A few years earlier, I had written a book on inequality for the same publisher. My editor wanted to call it Fair Enough? My mother suggested Battlers and Billionaires. After running Google ads for a few days, we found that the click rate for my mother’s title was nearly three times higher. My editor graciously conceded that the evidence was in, and Battlers and Billionaires hit the shelves the following year.
* * *
In the early-2000s, successful businessman Blake Mycoskie visited villages outside Buenos Aires, and was struck by what he saw: ‘I knew somewhere in the back of my mind that poor children around the world often went barefoot, but now, for the first time, I saw the real effects of being shoeless: the blisters, the sores, the infections.’
To provide shoes to those children, Mycoskie founded ‘Shoes for Better Tomorrows’, which was soon shortened to TOMS. The company made its customers a one-for-one promise: buy a pair of shoes and TOMS will donate a pair to a needy child. TOMS has given away over 60 million pairs of shoes.
Six years in, Mycoskie and his team wanted to know what impact TOMS was having, so they made the brave decision to let economists randomise shoe distribution across eighteen communities in El Salvador. The study showed that the canvas loafers didn’t go to waste: most children wore their new shoes most of the time. But the children’s health wasn’t any better, as the TOMS shoes were generally replacing older footwear. Free shoes didn’t improve children’s self-esteem, but did make them feel more dependent on outsiders.
Let’s be clear about what this meant. Corporate philanthropy wasn’t an add-on for TOMS – it was the firm’s founding credo. Now a randomised trial showed that among recipients in El Salvador, free shoes weren’t doing much to improve child outcomes, and may even have been fostering a sense of dependency. Yet rather than trying to discredit the evaluation, TOMS responded promptly.
As lead researcher Bruce Wydick wrote: ‘TOMS is perhaps the most nimble organization any of us has ever worked with, an organization that truly cares about what it is doing, seeks evidence-based results on its program, and is committed to re-orienting the nature of its intervention in order to maximize results. In response to children saying that the canvas loafer isn’t their first choice, they now often give away sports shoes . . . In response to the dependency issue, they now want to pursue giving the shoes to kids as rewards for school attendance and performance . . . Never once as researchers did we feel pressure to hide results that could shed an unfavourable light on the company… we applaud them for their transparency and commitment to evidence-based action among the poor.’
No-one should fault Blake Mycoskie for setting up TOMS shoes, acting based on the best available evidence at the time. As the poet W.H. Auden once put it, ‘We may not know very much, but we do know something, and while we must always be prepared to change our minds, we must act as best we can in the light of what we do know.’

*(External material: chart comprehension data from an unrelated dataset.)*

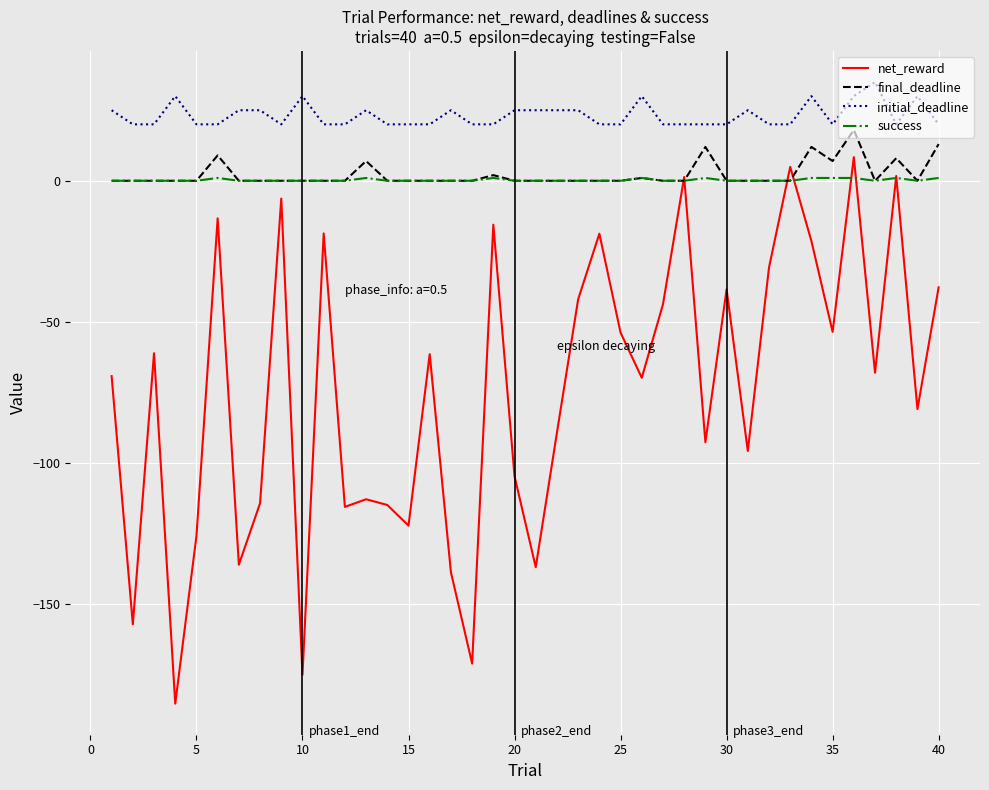

True or false: final_deadline and initial_deadline cross at least once.

False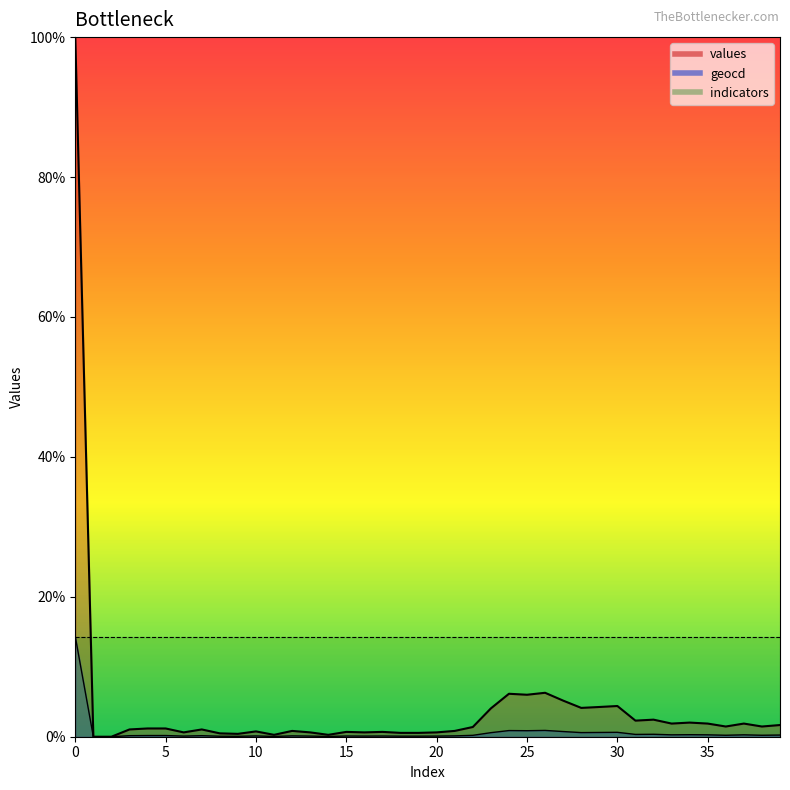

What is the sum of the values values at 25 and 24?

12.1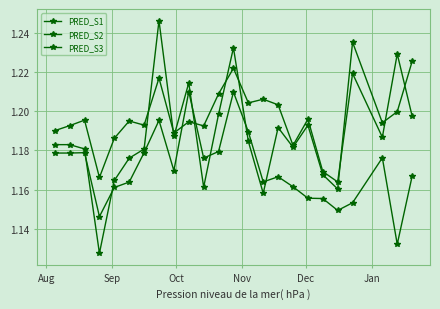

How many lines are shown in the chart?

3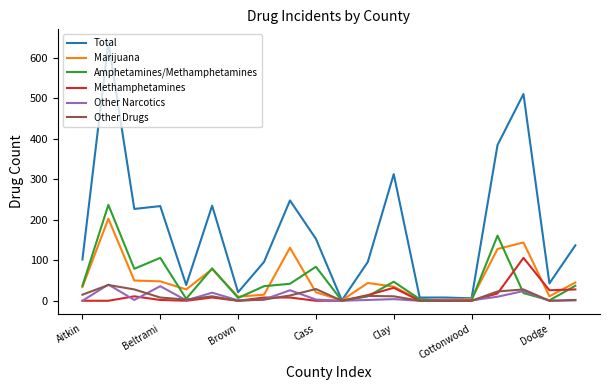

How many lines are shown in the chart?

6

But when new facts arrive, TOMS shifted. And because of that, the TOMS randomised trial doesn’t look like a failure at all. Blake Mycoskie’s goal in establishing the firm was to improve the health of poor children. The company evaluated its approach. It didn’t work. So it changed tack. The philosophy of test-learn-adapt is at the heart of randomisation.

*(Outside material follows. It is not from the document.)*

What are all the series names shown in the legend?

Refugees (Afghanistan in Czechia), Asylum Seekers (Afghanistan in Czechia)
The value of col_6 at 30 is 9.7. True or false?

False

Randomised trials flourish where modesty meets numeracy. An experimenting society doesn’t just mean we do more rigorous evaluation, it also means we pay more attention to the facts. We are less dogmatic, more honest, more open to criticism, less defensive. We are more willing to change our theories when the data prove them wrong.
Ethically done, randomised experiments can change our world for the better. Time to toss a few more coins?